When Messrs Chandrababu Naidu and K Chandrasekhar Rao, chief ministers of Andhra Pradesh and Telangana respectively, promised to waive farm loans, there was no reason to distrust them.

The Election Commission clearly directed the politicians not to make any promises that could not be implemented. They thought all the farm loans would be written off once they formed their respective governments.

But that was not to be. After a lot of dithering, the Andhra Pradesh government has made a paltry allocation of ₹5,000 crore against its conservatively estimated requirement of ₹45,000 crore, while its Telangana counterpart released ₹4,250 crore — the first of four annual tranches — against ₹17,000 crore that are needed.

When the governments could not hide the fact that the loan waiver was beyond their means, they tried three things to wriggle out of their promise.

One, they found excuses for non-implementation, such as unfairly blaming the banks and the Reserve Bank of India for their non-cooperation. After all, banks are the institutions that accept deposits from the public to lend to the needy. They can’t meet their obligations to depositors when borrowers default.

The RBI cannot ask the banks to reschedule the loans according to the State governments’ wishes. The regulator has to follow its own norms. It can advise rescheduling only when the crop yield in a given area is less than 50 per cent of the normal.

In fact, it did approve rescheduling wherever these norms were fulfilled; in 100 out of 475 mandals of Telangana and 120 of 653 of Andhra Pradesh.

Two, the governments have made or are making all-out efforts to reduce the burden by eliminating the ‘ineligible’ farmers to the extent possible, using all sorts of loopholes in the rules.

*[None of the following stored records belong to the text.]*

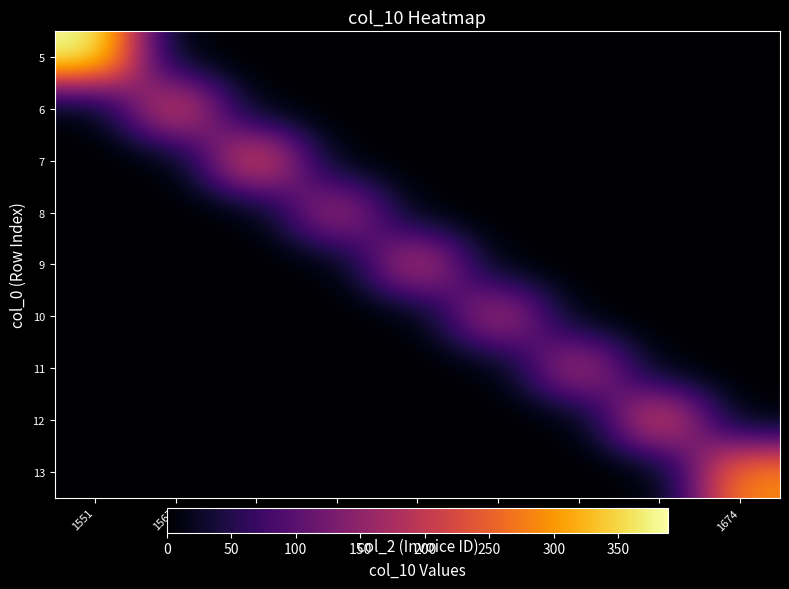

Reading right to left, list all the values displayed in this chart.

5: 1674=0.0	1654=0.0	1637=0.0	1624=0.0	1611=0.0	1597=0.0	1584=0.0	1567=0.0	1551=388.5
6: 1674=0.0	1654=0.0	1637=0.0	1624=0.0	1611=0.0	1597=0.0	1584=0.0	1567=241.5	1551=0.0
7: 1674=0.0	1654=0.0	1637=0.0	1624=0.0	1611=0.0	1597=0.0	1584=257.2	1567=0.0	1551=0.0
8: 1674=0.0	1654=0.0	1637=0.0	1624=0.0	1611=0.0	1597=185.0	1584=0.0	1567=0.0	1551=0.0
9: 1674=0.0	1654=0.0	1637=0.0	1624=0.0	1611=210.0	1597=0.0	1584=0.0	1567=0.0	1551=0.0
10: 1674=0.0	1654=0.0	1637=0.0	1624=194.2	1611=0.0	1597=0.0	1584=0.0	1567=0.0	1551=0.0
11: 1674=0.0	1654=0.0	1637=194.2	1624=0.0	1611=0.0	1597=0.0	1584=0.0	1567=0.0	1551=0.0
12: 1674=0.0	1654=245.0	1637=0.0	1624=0.0	1611=0.0	1597=0.0	1584=0.0	1567=0.0	1551=0.0
13: 1674=290.0	1654=0.0	1637=0.0	1624=0.0	1611=0.0	1597=0.0	1584=0.0	1567=0.0	1551=0.0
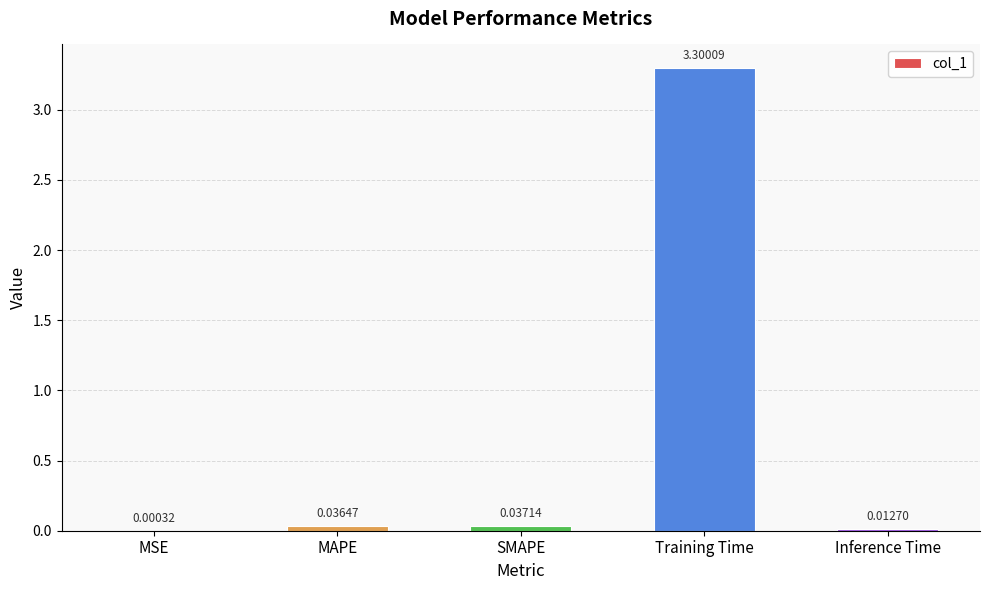

At which label is the value closest to 1?

SMAPE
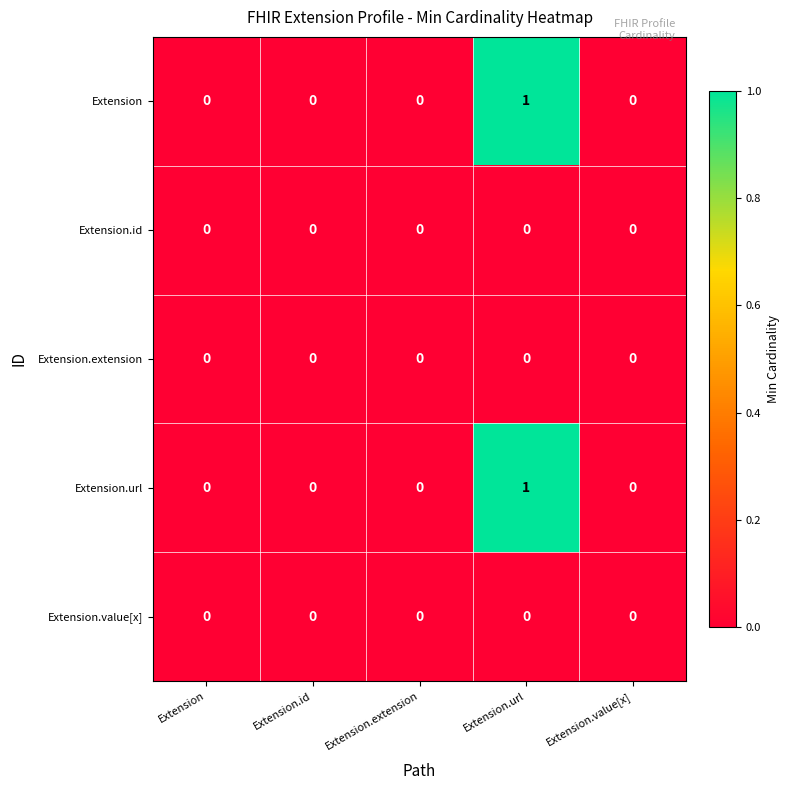

True or false: Extension has a value of 1 at Extension.id.

False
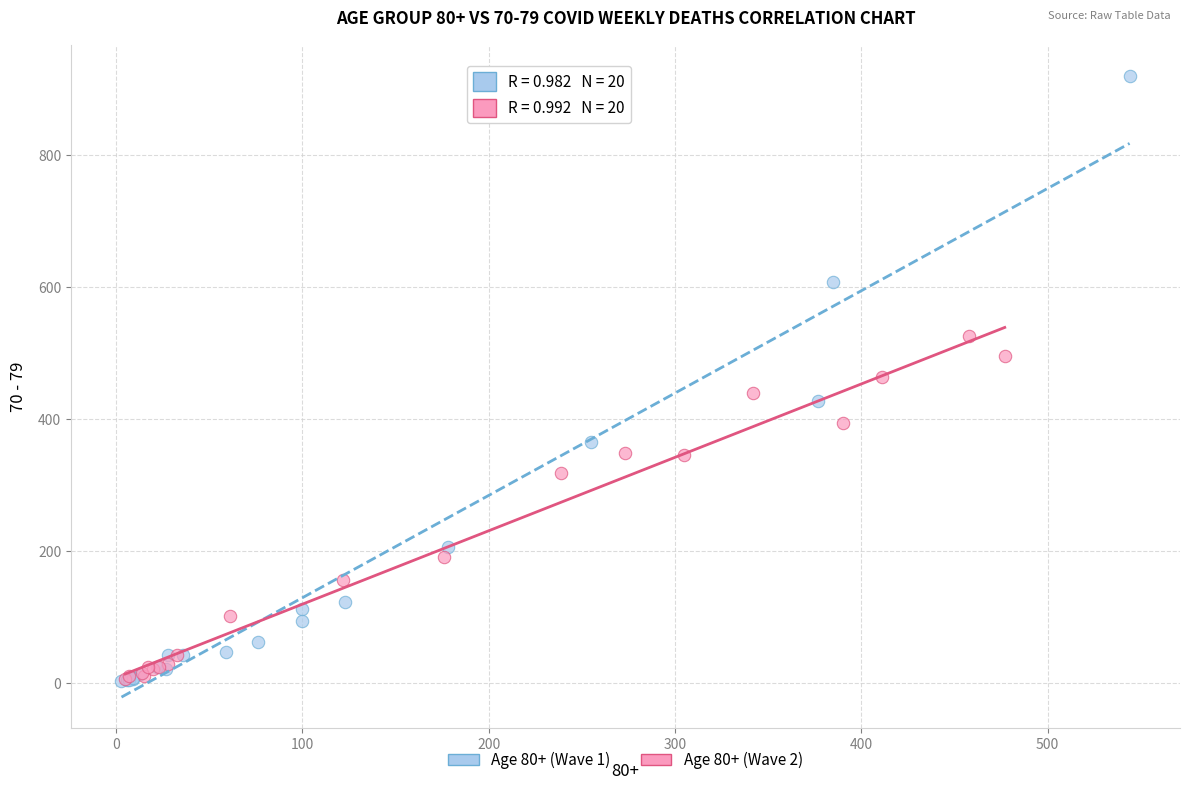

Which series reaches the maximum Y coordinate?

Age 80+ (Wave 1)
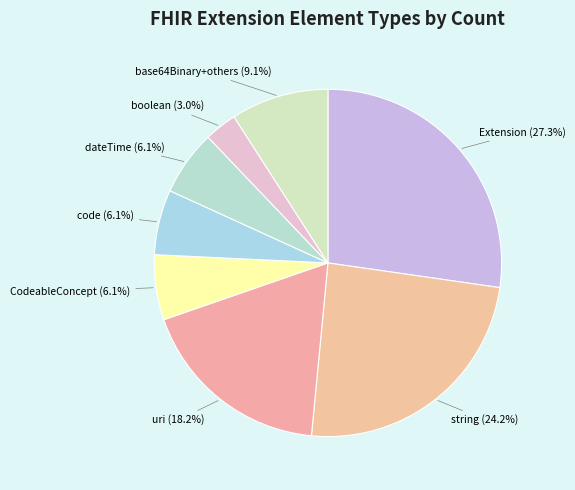

Combined, do Extension and CodeableConcept account for over 50%?

No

Three, the burden is being sought to be postponed through several ‘inventive’ methods such as issuing bonds to the borrowers. The queerest proposal is asking the farmers themselves to first repay the loans with the assurance to reimburse them later. If the farmers could have paid, they would have paid, without waiting for government help.

No benefit to farmers

All this is not to say that the farm loans should never be waived nor that it is beyond the capacity of the governments to do so. It is only to assert that the schemes are not well thought out and bring little benefit to the farming community.

There is no effective plan, together with the present waiver, for the development of agriculture in these States, bringing down the need for such waivers in future.

Also, the benefit is limited only to institutional borrowers. The Rangarajan Committee on financial inclusion has pointed out that only 27 per cent of farm households are able to avail of institutional credit; therefore, 73 per cent of the farmers who do not get bank loans will be outside the scheme.

Similarly, the majority of small and marginal farmers who account for 84.93 per cent of all farm holdings (2010-11 official data) do not get bank credit, and therefore are outside the scheme. A World Bank report said that 87 per cent of marginal and 70 per cent of small farmers do not get bank loans.

The waiver promise has done more harm than good to the farmers as they could not avail fresh loans this kharif season.

Having learnt these lessons, the Centre should now have a fresh perspective on the rural credit scenario in India and should work out a comprehensive plan to give relief to farmers in distress in an effective manner.

If there’s a will

In a recent study by this writer for the Centre for Sustainable Agriculture, the American model of ‘non-recourse’ loans, suitably modified, was found suitable for India. Under this model, the farmers need not pay back the government in case of crop failure, because security for loan is limited to the crop alone.

Also, the farmer is not forced to repay the full amount when yield was low or market prices were not optimal. In a sense the loan is settled either through waiver or payment depending on the farmer’s capability. The US government bears the insurance premium burden to a substantial extent.

The Indian government cannot afford to ignore agriculture. There is no way of getting food for 1.27 billion people other than producing it locally; and 48.9 per cent of employment accrues from agriculture. In other words, the government should be responsible to the farmer in the interest of protecting overall food and employment security. Piecemeal measures and populist gimmickry cannot work as substitutes for long-term policy.